[Records contained in a dataset]
━━━━━━━━━━━━━━━━

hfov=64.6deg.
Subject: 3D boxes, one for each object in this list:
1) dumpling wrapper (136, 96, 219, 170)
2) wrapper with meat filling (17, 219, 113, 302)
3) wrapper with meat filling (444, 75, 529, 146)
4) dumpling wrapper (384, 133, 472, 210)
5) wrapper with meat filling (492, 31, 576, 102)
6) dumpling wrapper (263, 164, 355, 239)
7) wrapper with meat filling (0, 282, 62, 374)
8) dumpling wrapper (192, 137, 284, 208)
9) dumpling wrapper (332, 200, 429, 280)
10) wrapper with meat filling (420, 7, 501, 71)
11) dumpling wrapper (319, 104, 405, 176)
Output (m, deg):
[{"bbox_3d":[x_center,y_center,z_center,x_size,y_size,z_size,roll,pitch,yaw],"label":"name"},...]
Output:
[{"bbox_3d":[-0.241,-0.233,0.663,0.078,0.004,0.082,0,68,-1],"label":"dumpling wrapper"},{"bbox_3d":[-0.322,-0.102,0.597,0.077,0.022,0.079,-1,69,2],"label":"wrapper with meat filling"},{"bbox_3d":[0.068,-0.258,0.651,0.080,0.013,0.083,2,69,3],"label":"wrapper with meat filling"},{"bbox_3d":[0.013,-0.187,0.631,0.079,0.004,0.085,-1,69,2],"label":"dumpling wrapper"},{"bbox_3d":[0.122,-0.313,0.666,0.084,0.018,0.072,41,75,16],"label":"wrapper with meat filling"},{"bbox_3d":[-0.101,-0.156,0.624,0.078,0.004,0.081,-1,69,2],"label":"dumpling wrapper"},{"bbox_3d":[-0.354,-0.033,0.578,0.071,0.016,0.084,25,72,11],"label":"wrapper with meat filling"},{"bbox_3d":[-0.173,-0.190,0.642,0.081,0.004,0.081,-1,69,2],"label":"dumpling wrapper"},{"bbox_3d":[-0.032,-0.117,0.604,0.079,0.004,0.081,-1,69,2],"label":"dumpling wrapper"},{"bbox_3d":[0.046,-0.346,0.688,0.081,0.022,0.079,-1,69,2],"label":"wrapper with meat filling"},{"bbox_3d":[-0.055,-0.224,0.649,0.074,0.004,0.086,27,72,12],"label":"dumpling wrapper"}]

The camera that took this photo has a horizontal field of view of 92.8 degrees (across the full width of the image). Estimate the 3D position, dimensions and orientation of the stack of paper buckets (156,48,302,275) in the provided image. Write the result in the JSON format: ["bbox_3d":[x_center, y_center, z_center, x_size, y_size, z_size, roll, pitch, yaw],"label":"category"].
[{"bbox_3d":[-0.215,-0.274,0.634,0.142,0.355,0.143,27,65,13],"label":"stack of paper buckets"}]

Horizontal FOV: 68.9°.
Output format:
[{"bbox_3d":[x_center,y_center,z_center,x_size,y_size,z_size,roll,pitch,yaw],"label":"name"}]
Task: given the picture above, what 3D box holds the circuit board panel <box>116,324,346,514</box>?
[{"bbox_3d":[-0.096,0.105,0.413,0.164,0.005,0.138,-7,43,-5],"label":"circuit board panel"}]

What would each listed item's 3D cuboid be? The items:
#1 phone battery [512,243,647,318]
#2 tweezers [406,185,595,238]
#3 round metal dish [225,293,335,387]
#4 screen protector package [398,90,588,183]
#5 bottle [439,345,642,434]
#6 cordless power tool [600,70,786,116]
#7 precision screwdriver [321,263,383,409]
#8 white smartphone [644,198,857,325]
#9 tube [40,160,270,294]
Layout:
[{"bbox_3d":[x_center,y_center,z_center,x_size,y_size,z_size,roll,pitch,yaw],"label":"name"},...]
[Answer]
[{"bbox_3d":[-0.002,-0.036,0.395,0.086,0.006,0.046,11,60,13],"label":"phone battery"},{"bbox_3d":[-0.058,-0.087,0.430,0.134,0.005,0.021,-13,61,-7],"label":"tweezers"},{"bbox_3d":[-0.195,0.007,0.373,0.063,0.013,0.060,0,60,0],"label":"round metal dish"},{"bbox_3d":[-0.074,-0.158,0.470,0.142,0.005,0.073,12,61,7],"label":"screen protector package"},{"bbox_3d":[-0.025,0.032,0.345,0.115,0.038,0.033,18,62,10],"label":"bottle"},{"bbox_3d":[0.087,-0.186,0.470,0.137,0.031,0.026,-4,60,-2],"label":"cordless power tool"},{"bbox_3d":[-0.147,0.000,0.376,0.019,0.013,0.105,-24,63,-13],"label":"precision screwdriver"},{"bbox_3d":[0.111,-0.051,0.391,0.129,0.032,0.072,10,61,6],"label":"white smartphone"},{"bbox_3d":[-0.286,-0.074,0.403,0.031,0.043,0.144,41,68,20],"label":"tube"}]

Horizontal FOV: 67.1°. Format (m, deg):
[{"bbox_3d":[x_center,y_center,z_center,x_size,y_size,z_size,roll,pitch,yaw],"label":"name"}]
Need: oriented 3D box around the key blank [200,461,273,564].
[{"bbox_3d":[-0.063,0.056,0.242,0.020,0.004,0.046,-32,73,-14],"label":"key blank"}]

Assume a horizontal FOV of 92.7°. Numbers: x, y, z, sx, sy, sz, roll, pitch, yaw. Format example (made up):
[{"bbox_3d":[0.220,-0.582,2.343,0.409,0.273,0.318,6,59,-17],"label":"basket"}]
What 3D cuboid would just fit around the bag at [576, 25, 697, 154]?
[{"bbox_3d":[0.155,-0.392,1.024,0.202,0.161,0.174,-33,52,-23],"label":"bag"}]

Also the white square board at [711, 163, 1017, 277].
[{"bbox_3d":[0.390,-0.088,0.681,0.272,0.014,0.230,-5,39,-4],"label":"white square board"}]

━━━━━━━━━━━━━━━━

Exercise description:
Every record, word for word, must be returned.

Solution for this exercise:
hfov=64.6deg.
Subject: 3D boxes, one for each object in this list:
1) dumpling wrapper (136, 96, 219, 170)
2) wrapper with meat filling (17, 219, 113, 302)
3) wrapper with meat filling (444, 75, 529, 146)
4) dumpling wrapper (384, 133, 472, 210)
5) wrapper with meat filling (492, 31, 576, 102)
6) dumpling wrapper (263, 164, 355, 239)
7) wrapper with meat filling (0, 282, 62, 374)
8) dumpling wrapper (192, 137, 284, 208)
9) dumpling wrapper (332, 200, 429, 280)
10) wrapper with meat filling (420, 7, 501, 71)
11) dumpling wrapper (319, 104, 405, 176)
Output (m, deg):
[{"bbox_3d":[x_center,y_center,z_center,x_size,y_size,z_size,roll,pitch,yaw],"label":"name"},...]
Output:
[{"bbox_3d":[-0.241,-0.233,0.663,0.078,0.004,0.082,0,68,-1],"label":"dumpling wrapper"},{"bbox_3d":[-0.322,-0.102,0.597,0.077,0.022,0.079,-1,69,2],"label":"wrapper with meat filling"},{"bbox_3d":[0.068,-0.258,0.651,0.080,0.013,0.083,2,69,3],"label":"wrapper with meat filling"},{"bbox_3d":[0.013,-0.187,0.631,0.079,0.004,0.085,-1,69,2],"label":"dumpling wrapper"},{"bbox_3d":[0.122,-0.313,0.666,0.084,0.018,0.072,41,75,16],"label":"wrapper with meat filling"},{"bbox_3d":[-0.101,-0.156,0.624,0.078,0.004,0.081,-1,69,2],"label":"dumpling wrapper"},{"bbox_3d":[-0.354,-0.033,0.578,0.071,0.016,0.084,25,72,11],"label":"wrapper with meat filling"},{"bbox_3d":[-0.173,-0.190,0.642,0.081,0.004,0.081,-1,69,2],"label":"dumpling wrapper"},{"bbox_3d":[-0.032,-0.117,0.604,0.079,0.004,0.081,-1,69,2],"label":"dumpling wrapper"},{"bbox_3d":[0.046,-0.346,0.688,0.081,0.022,0.079,-1,69,2],"label":"wrapper with meat filling"},{"bbox_3d":[-0.055,-0.224,0.649,0.074,0.004,0.086,27,72,12],"label":"dumpling wrapper"}]

The camera that took this photo has a horizontal field of view of 92.8 degrees (across the full width of the image). Estimate the 3D position, dimensions and orientation of the stack of paper buckets (156,48,302,275) in the provided image. Write the result in the JSON format: ["bbox_3d":[x_center, y_center, z_center, x_size, y_size, z_size, roll, pitch, yaw],"label":"category"].
[{"bbox_3d":[-0.215,-0.274,0.634,0.142,0.355,0.143,27,65,13],"label":"stack of paper buckets"}]

Horizontal FOV: 68.9°.
Output format:
[{"bbox_3d":[x_center,y_center,z_center,x_size,y_size,z_size,roll,pitch,yaw],"label":"name"}]
Task: given the picture above, what 3D box holds the circuit board panel <box>116,324,346,514</box>?
[{"bbox_3d":[-0.096,0.105,0.413,0.164,0.005,0.138,-7,43,-5],"label":"circuit board panel"}]

What would each listed item's 3D cuboid be? The items:
#1 phone battery [512,243,647,318]
#2 tweezers [406,185,595,238]
#3 round metal dish [225,293,335,387]
#4 screen protector package [398,90,588,183]
#5 bottle [439,345,642,434]
#6 cordless power tool [600,70,786,116]
#7 precision screwdriver [321,263,383,409]
#8 white smartphone [644,198,857,325]
#9 tube [40,160,270,294]
Layout:
[{"bbox_3d":[x_center,y_center,z_center,x_size,y_size,z_size,roll,pitch,yaw],"label":"name"},...]
[Answer]
[{"bbox_3d":[-0.002,-0.036,0.395,0.086,0.006,0.046,11,60,13],"label":"phone battery"},{"bbox_3d":[-0.058,-0.087,0.430,0.134,0.005,0.021,-13,61,-7],"label":"tweezers"},{"bbox_3d":[-0.195,0.007,0.373,0.063,0.013,0.060,0,60,0],"label":"round metal dish"},{"bbox_3d":[-0.074,-0.158,0.470,0.142,0.005,0.073,12,61,7],"label":"screen protector package"},{"bbox_3d":[-0.025,0.032,0.345,0.115,0.038,0.033,18,62,10],"label":"bottle"},{"bbox_3d":[0.087,-0.186,0.470,0.137,0.031,0.026,-4,60,-2],"label":"cordless power tool"},{"bbox_3d":[-0.147,0.000,0.376,0.019,0.013,0.105,-24,63,-13],"label":"precision screwdriver"},{"bbox_3d":[0.111,-0.051,0.391,0.129,0.032,0.072,10,61,6],"label":"white smartphone"},{"bbox_3d":[-0.286,-0.074,0.403,0.031,0.043,0.144,41,68,20],"label":"tube"}]

Horizontal FOV: 67.1°. Format (m, deg):
[{"bbox_3d":[x_center,y_center,z_center,x_size,y_size,z_size,roll,pitch,yaw],"label":"name"}]
Need: oriented 3D box around the key blank [200,461,273,564].
[{"bbox_3d":[-0.063,0.056,0.242,0.020,0.004,0.046,-32,73,-14],"label":"key blank"}]

Assume a horizontal FOV of 92.7°. Numbers: x, y, z, sx, sy, sz, roll, pitch, yaw. Format example (made up):
[{"bbox_3d":[0.220,-0.582,2.343,0.409,0.273,0.318,6,59,-17],"label":"basket"}]
What 3D cuboid would just fit around the bag at [576, 25, 697, 154]?
[{"bbox_3d":[0.155,-0.392,1.024,0.202,0.161,0.174,-33,52,-23],"label":"bag"}]

Also the white square board at [711, 163, 1017, 277].
[{"bbox_3d":[0.390,-0.088,0.681,0.272,0.014,0.230,-5,39,-4],"label":"white square board"}]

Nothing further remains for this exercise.